■ WORK ITEM A
In the passage on the static Klein-Gordon equation, what names are given to P and Q in equation (9)?

■ TEXT FOR ANALYSIS
════════════════════

In the following paragraph of this paper, we address the elliptic two-dimensional static Klein-Gordon equation (SKGE),

$$ \nabla^{2}u(P) - k^{2}u(P) = 0, $$

(6)

where \(\nabla^{2}\) is the Laplace operator in the coordinates of the point *P* and *k* is a real constant parameter. The homogeneous boundary value problem

$$ M_{i}u(p) \equiv \alpha_{i}(P)\frac{\partial u(P)}{\partial n_{i}} + \beta_{i}(P)u(P) = 0,\quad P \in \Gamma_{i} $$

(7)

is set up for the nonhomogeneous equation

$$ \nabla^{2}u(P) - k^{2}u(P) = - f(P),\quad P \in \Omega, $$

(8)

where Ω represents a connected region in two-dimensional Euclidean space. In this paper, we focus on dealing with the SKGE on a rectangular region, whose boundary is \(\Gamma = \Gamma_{1} \cup \Gamma _{2} \cup \Gamma_{3} \cup \Gamma_{4}\), with

$$\begin{aligned}& \Gamma_{1} = \bigl\{ (x,y)\vert 0 \le x \le a,y = 0 \bigr\} , \\& \Gamma_{2} = \bigl\{ (x,y)\vert 0 \le y \le b,x = a \bigr\} , \\& \Gamma_{3} = \bigl\{ (x,y)\vert 0 \le x \le a,y = b \bigr\} , \end{aligned}$$

and

$$\Gamma_{4} = \bigl\{ (x,y)\vert 0 \le y \le b,x = 0 \bigr\} . $$

It is well known that the solution to the boundary value problem, (7) and (8), can be expressed as follows:

$$ u ( P ) = \iint_{\Omega } G ( P,Q ) f ( Q )\,d\Omega ( Q ). $$

(9)

In the above representation, the kernel \(G(P,Q)\) is said to be the Green’s function for the homogeneous problem corresponding to that of (7) and (8). *P* and *Q* in (9) are referred to as the field point and the source point, respectively.

════════════════════

■ ENTRIES SUPPLIED
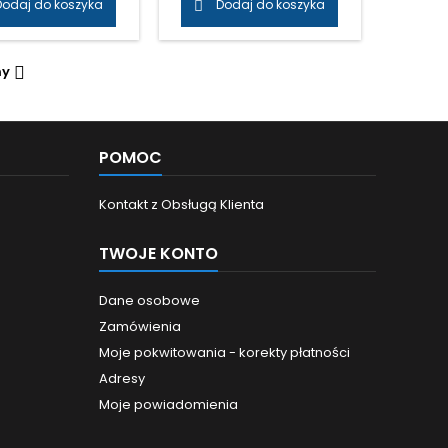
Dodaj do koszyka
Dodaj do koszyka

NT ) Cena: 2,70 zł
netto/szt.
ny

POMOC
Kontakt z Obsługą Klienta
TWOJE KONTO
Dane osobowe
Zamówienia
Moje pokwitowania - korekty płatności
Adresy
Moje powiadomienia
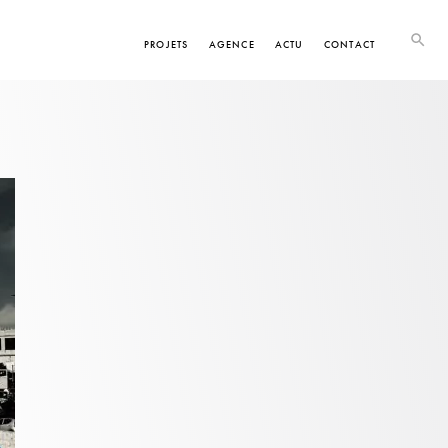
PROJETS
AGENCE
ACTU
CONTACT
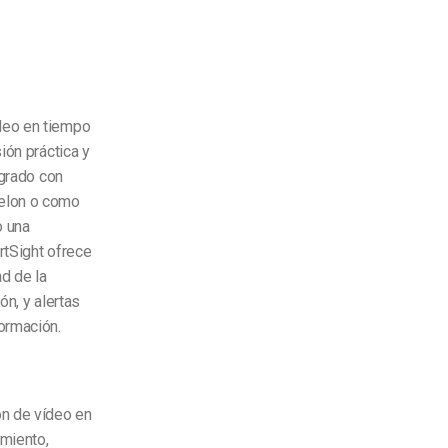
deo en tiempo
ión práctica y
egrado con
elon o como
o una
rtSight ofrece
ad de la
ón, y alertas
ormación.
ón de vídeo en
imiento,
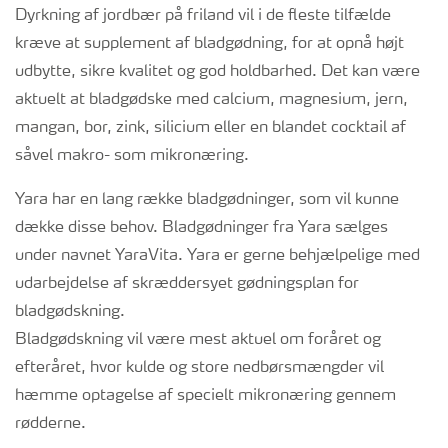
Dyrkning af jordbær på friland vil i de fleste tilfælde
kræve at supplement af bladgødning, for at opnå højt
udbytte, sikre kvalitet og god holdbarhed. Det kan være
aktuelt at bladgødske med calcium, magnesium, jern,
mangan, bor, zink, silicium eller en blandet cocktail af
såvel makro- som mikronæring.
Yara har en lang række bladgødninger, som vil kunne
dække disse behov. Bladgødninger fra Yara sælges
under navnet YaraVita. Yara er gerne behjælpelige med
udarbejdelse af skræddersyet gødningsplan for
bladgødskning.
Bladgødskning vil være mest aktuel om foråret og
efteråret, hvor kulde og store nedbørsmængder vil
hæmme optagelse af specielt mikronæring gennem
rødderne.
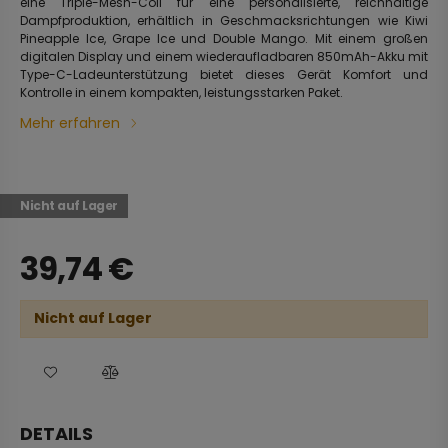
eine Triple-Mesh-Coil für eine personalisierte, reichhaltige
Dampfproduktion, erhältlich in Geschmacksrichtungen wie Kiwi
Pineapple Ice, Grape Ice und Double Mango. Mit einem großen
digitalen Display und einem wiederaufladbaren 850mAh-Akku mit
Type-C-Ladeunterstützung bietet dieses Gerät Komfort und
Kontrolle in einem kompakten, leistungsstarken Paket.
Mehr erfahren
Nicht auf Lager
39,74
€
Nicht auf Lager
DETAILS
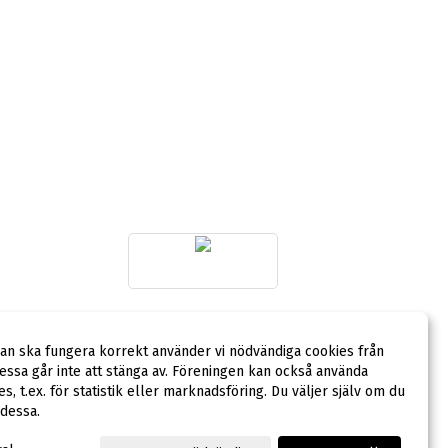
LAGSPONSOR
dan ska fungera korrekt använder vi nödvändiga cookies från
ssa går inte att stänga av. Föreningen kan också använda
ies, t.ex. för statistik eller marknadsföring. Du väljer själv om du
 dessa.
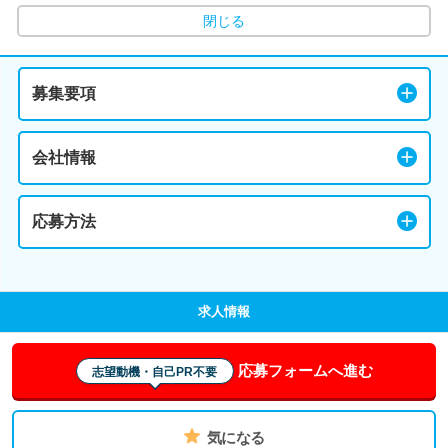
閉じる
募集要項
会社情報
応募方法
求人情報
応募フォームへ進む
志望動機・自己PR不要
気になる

════════════════════

■ WORK ITEM B
Please copy out the records from the line containing "Dyrkning af jordbær" through the last line of the records, including both, and leave the pictures out.

■ EXERCISE RESPONSE A
P is the field point and Q is the source point.

■ EXERCISE RESPONSE B
Dyrkning af jordbær på friland vil i de fleste tilfælde
kræve at supplement af bladgødning, for at opnå højt
udbytte, sikre kvalitet og god holdbarhed. Det kan være
aktuelt at bladgødske med calcium, magnesium, jern,
mangan, bor, zink, silicium eller en blandet cocktail af
såvel makro- som mikronæring.
Yara har en lang række bladgødninger, som vil kunne
dække disse behov. Bladgødninger fra Yara sælges
under navnet YaraVita. Yara er gerne behjælpelige med
udarbejdelse af skræddersyet gødningsplan for
bladgødskning.
Bladgødskning vil være mest aktuel om foråret og
efteråret, hvor kulde og store nedbørsmængder vil
hæmme optagelse af specielt mikronæring gennem
rødderne.
eine Triple-Mesh-Coil für eine personalisierte, reichhaltige
Dampfproduktion, erhältlich in Geschmacksrichtungen wie Kiwi
Pineapple Ice, Grape Ice und Double Mango. Mit einem großen
digitalen Display und einem wiederaufladbaren 850mAh-Akku mit
Type-C-Ladeunterstützung bietet dieses Gerät Komfort und
Kontrolle in einem kompakten, leistungsstarken Paket.
Mehr erfahren
Nicht auf Lager
39,74
€
Nicht auf Lager
DETAILS
LAGSPONSOR
dan ska fungera korrekt använder vi nödvändiga cookies från
ssa går inte att stänga av. Föreningen kan också använda
ies, t.ex. för statistik eller marknadsföring. Du väljer själv om du
 dessa.
閉じる
募集要項
会社情報
応募方法
求人情報
応募フォームへ進む
志望動機・自己PR不要
気になる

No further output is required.